Resisting attacks along the church-state front

The united States is in no danger of lapsing into the religious authoritarianism of Ayatollah Khomeini's Iran. Yet the blending of church and state which has gone to extremes in Iran remains a warning against the persisent efforts to whittle away at the wall between church and state in America. And every indication of resistance to such efforts merits recognition.

Of concern this year is the lobbying to enlist the new Department of Education in the attempt to legislate tuition tax credits for parents of children in private schools, including the religiously affiliated schools which constitute the great majority of them. And there has been new political assault on the United States Supreme Court's admirable record of upholding the First Amendment's prohibition against establishing religion.

Meanwhile, on the state and local level, the nibbling at constitutional safeguards continues. It often appears to be for the best motives -- bringing a spiritual element into public education through school prayers, for example, or construing tax credits or other subsidy as aid for individual students and parents rather than for the religious schools they support. Yet the best protection for free exercise of religion lies in keeping government at every level out of it.

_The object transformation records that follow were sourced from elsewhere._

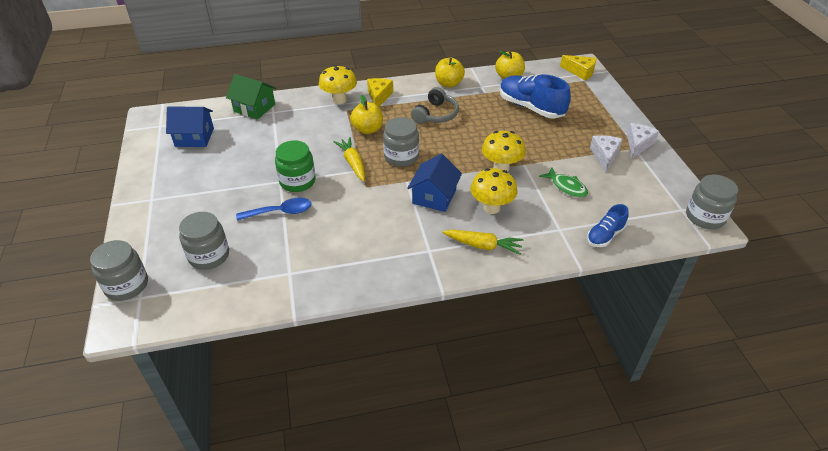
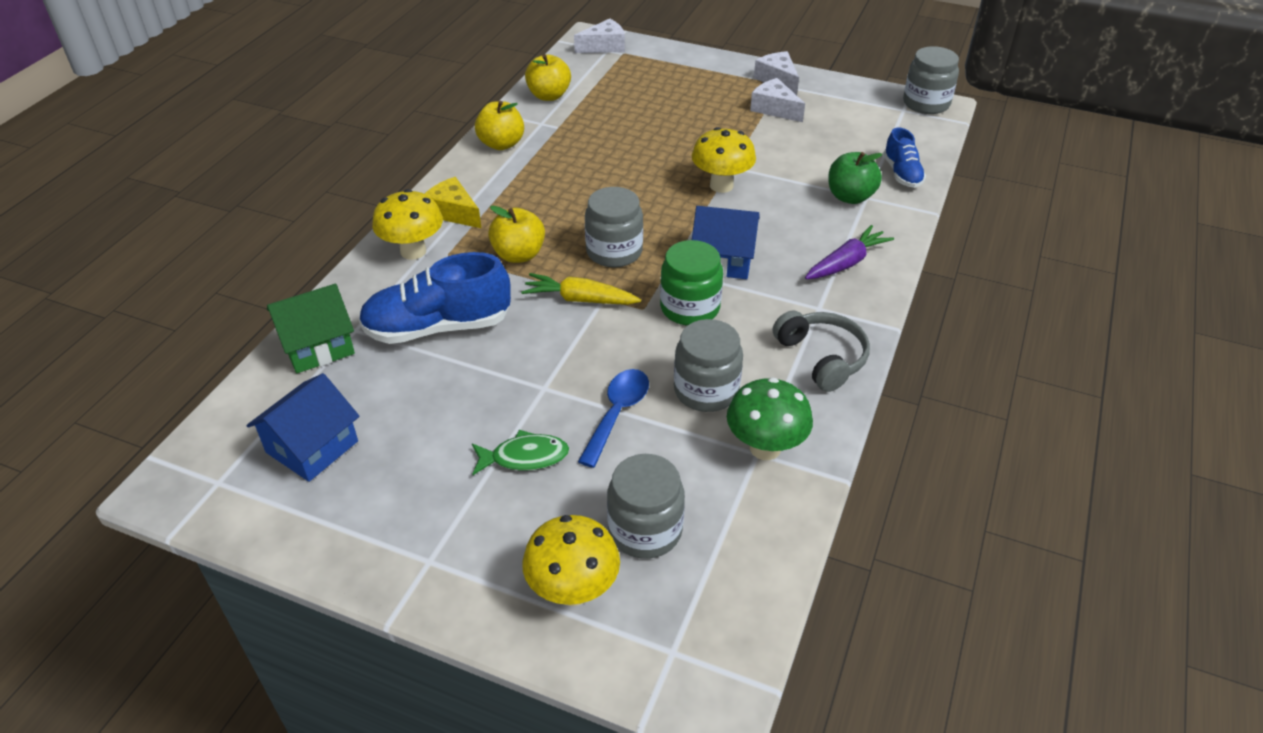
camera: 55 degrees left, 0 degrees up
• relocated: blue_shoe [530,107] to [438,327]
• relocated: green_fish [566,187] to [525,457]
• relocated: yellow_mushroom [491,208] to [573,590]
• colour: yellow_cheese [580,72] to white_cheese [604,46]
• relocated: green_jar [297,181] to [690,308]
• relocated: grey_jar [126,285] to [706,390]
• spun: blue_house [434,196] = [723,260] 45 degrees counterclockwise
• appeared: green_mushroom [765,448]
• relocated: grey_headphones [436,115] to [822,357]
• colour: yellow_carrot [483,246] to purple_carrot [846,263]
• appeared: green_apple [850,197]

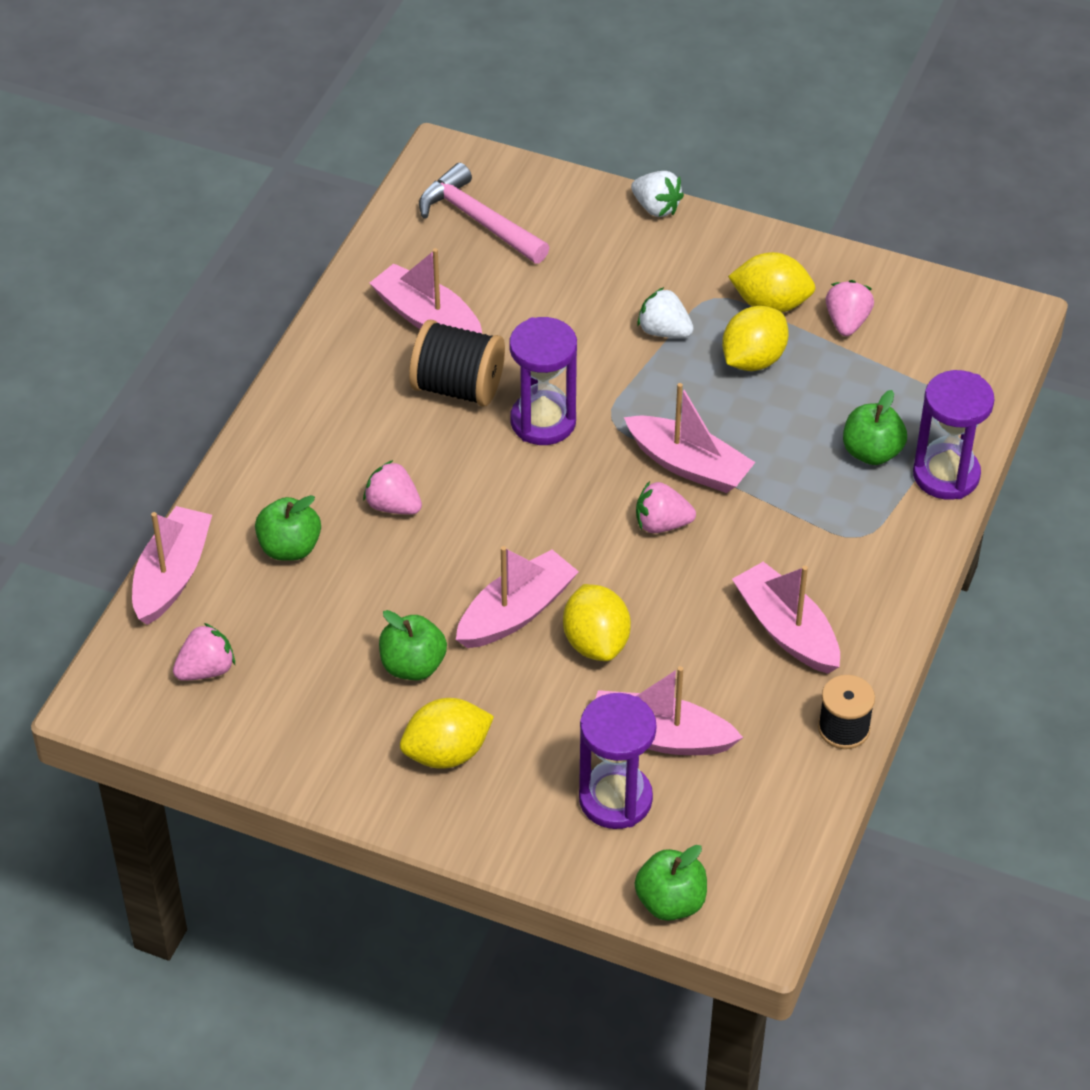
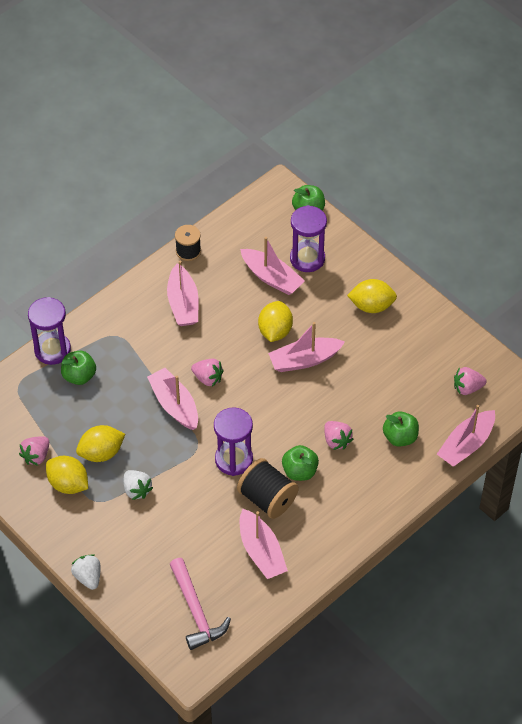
camera: 155 degrees left, 5 degrees up
• relocated: green_apple [413,666] to [299,471]

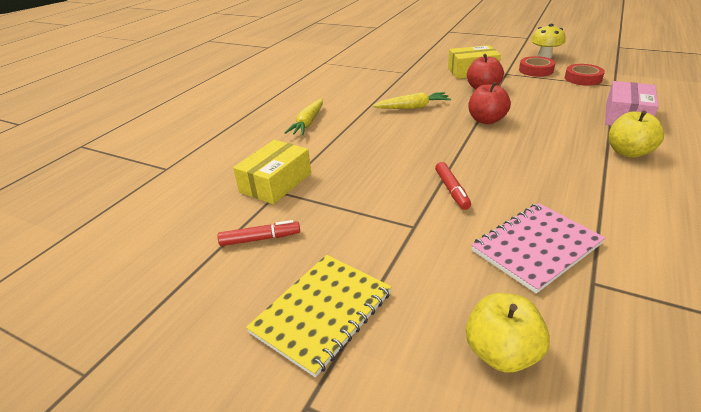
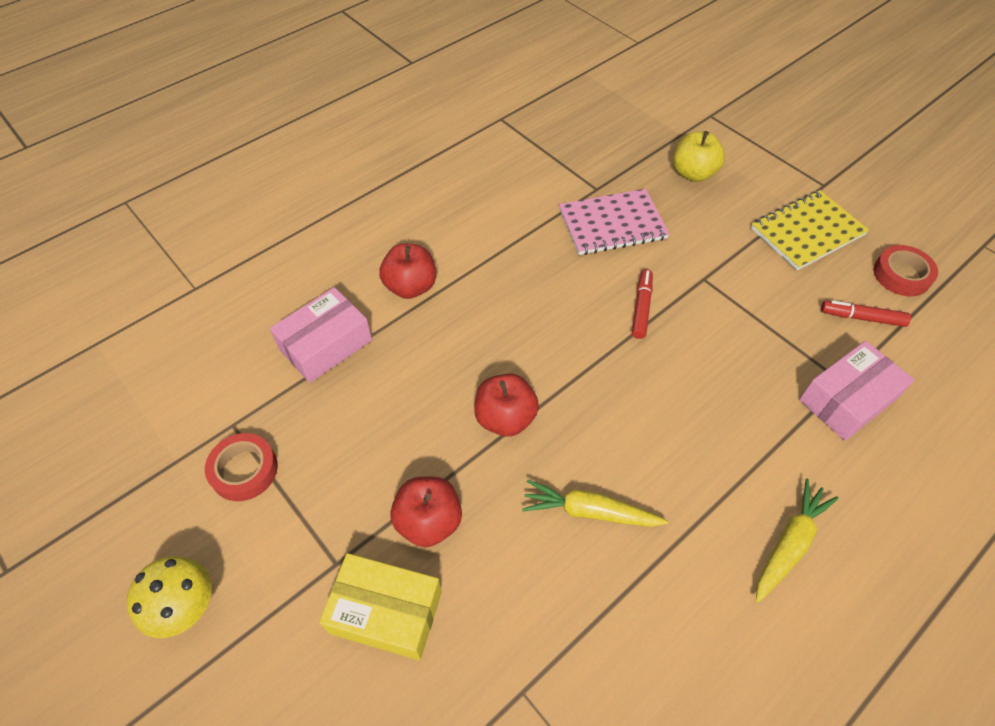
camera: 160 degrees left, 20 degrees up
• colour: yellow_apple [628,152] to red_apple [410,287]
• colour: yellow_box [276,182] to pink_box [847,399]
• relocated: red_tape [536,70] to [901,275]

This point has evidently been seen by the public in California, where three initiative campaigns for state funding of parochial and private schools failed to get the signature to go on the ballot in June. And just this month the Massachusetts Supreme Judicial Court struck down a new state school prayer law that tried to avoid constitutional problems by having student volunteers conduct the prayers and allowing students to leave the room if they did not want to participate. The court ruled that the "voluntary" aspect could not save the law from unconstitutionality.

Indeed, for truly voluntary prayer, no law needs to be passed to call for volunteers. Such prayer is between the individual and God; this is the fundamental religious relationship which must be kept free at every stage where the separation of church and state is threatened.